The novel and most striking observation of both studies is that Ty1 integration is positively correlated with nucleosome occupancy. An important role for chromatin in the selection process of insertion sites was already suspected after the discovery of an intriguing periodicity of ~80 bp between each integration hotspots that relied on the ATP-dependent chromatin remodeling factor Isw2 [10]. By comparing their deep-sequencing results with genome-wide nucleosome positioning data sets, they have discovered two hotspots per nucleosome, separated by about 70 bp. These observations were made for the first three nucleosomes directly upstream of a class III gene and the integration events were aligned with the nucleosome H2A/H2B interface (Figure 3).

Figure 3
figure 3

(A) Plot of Ty1 insertions upstream of tRNAs. The blue curve above the midline represents Ty1 insertions in tandem with the tRNAs, that below the midline represents elements inserted in inverted orientation. (B) Scheme of Ty1 integration in nucleosomal DNA. The black lines represent nucleosomal DNA from base 1 to base 146 (5' to 3' orientation), the red boxes are the hotspots of integration with the coordinates of the attacked dinucleotides indicated above. The green broken lines indicate the expected integration hotspots symmetrically disposed around the dyad axis and distant of 73 bp. We can see here the "right shift" of the observed integration hotspots towards the tRNA gene in regard to the dyad axis of symmetry.
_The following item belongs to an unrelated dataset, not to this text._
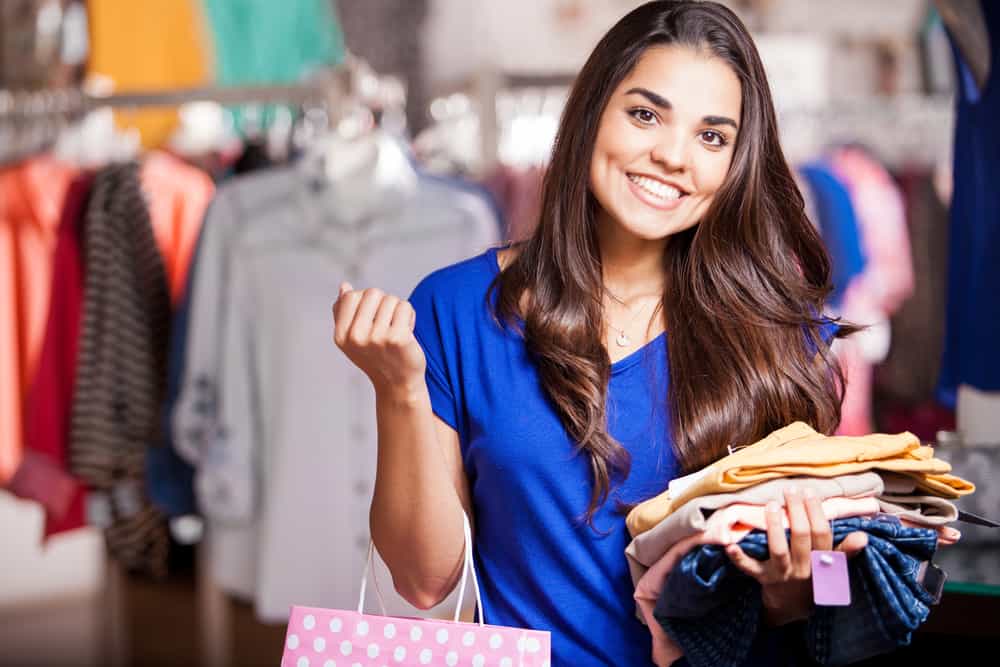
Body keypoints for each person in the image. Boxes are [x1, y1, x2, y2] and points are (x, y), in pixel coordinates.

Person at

In hos2Δ and rtt109Δ mutant strains analyzed by Baller et al., the pattern of Ty1 insertion events was not significantly different from that in wild-type cells. In contrast, integration events in verified ORFs increased significantly in rrm3Δ and rad6Δ mutant strains (by two- and three-fold, respectively), although the integration pattern upstream of tRNA genes was unmodified, leading to the conclusion that the determining factors for specific nucleosomal targeting upstream of class III genes were not affected in these mutants.
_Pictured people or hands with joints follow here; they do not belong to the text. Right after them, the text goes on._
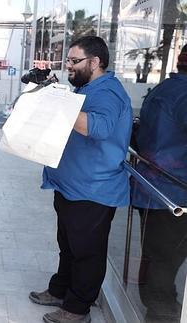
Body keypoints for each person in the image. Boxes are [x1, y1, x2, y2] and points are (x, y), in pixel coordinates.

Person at [29, 36, 132, 323]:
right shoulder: (87, 88)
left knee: (87, 252)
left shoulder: (108, 92)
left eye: (75, 61)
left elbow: (95, 127)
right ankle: (61, 289)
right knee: (69, 246)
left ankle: (77, 309)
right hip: (71, 186)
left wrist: (58, 99)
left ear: (96, 62)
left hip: (93, 190)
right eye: (68, 62)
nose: (69, 67)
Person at [130, 45, 187, 322]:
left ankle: (161, 305)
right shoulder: (184, 94)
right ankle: (162, 312)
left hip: (154, 189)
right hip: (173, 193)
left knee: (156, 256)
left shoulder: (166, 88)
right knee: (165, 259)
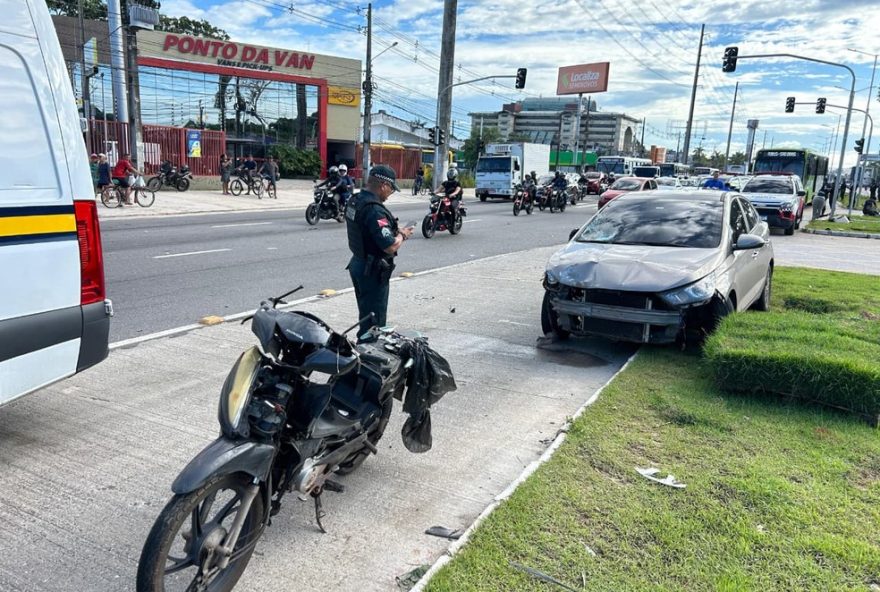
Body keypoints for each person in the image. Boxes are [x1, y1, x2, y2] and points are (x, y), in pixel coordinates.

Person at [345, 165, 413, 339]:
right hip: (372, 271)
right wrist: (402, 235)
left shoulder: (356, 200)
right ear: (383, 185)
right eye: (391, 189)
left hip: (358, 263)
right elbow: (389, 245)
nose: (390, 195)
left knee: (366, 316)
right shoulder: (374, 210)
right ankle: (369, 361)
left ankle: (363, 352)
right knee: (375, 324)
High-throughput sequencing of insertion events has provided a saturated profile of target activity for several retrotransposons and contributed to better understand their integration preferences. For example, integration of the LTR retrotransposon of S. pombe Tf1 has been shown to be strongly biased for Pol II promoters with a clear preference for stress-induced promoters [13], and another report, in which 10,000 events have been analyzed, confirms all previous in vitro evidences on Ty3 integration at Pol III sites [14]. A high-throughput sequencing strategy has also been largely used to map the insertions profiles of different retroviruses (for review [15]). The reports of Mularoni et al. and Baller et al. reveal that Ty1 integration upstream of class III genes is strongly correlated with the chromatin structure at these loci and preferentially targets a specific nucleosomal DNA segment. Interestingly, the preference for nucleosome-rich regions is not a conserved feature of retroelements since it has been shown that elements such as Ty5 and Hermes (when expressed in yeast) prefer nucleosome-free regions [16, 17].
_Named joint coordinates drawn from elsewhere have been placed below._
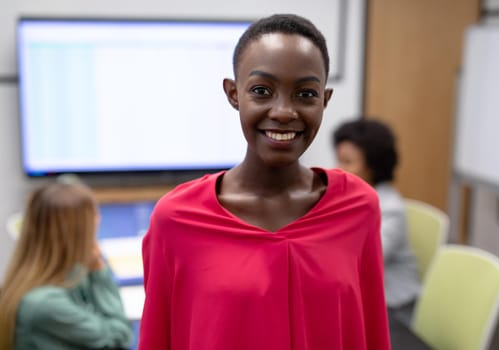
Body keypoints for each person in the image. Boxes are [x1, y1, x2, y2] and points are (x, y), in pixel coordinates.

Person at [140, 14, 390, 350]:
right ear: (233, 94)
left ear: (325, 100)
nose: (285, 111)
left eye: (305, 94)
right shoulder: (177, 218)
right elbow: (158, 338)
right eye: (261, 91)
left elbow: (371, 332)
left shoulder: (357, 207)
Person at [0, 181, 134, 350]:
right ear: (77, 234)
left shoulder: (50, 280)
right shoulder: (44, 304)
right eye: (93, 220)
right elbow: (119, 338)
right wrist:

Although these two studies clearly contribute to better understanding of Ty1 targeting, they do not characterize whether a specific nucleosomal DNA conformation, a specific histone modification, or a nucleosome-bound factor enriched at sites of Pol III transcription, determine Ty1 preferred target sites, nor do they elucidate the role of RNA polymerase III and its co-factors in Ty1 targeting. Thus, further work is required to completely decipher the molecular bases of Ty1 targeting.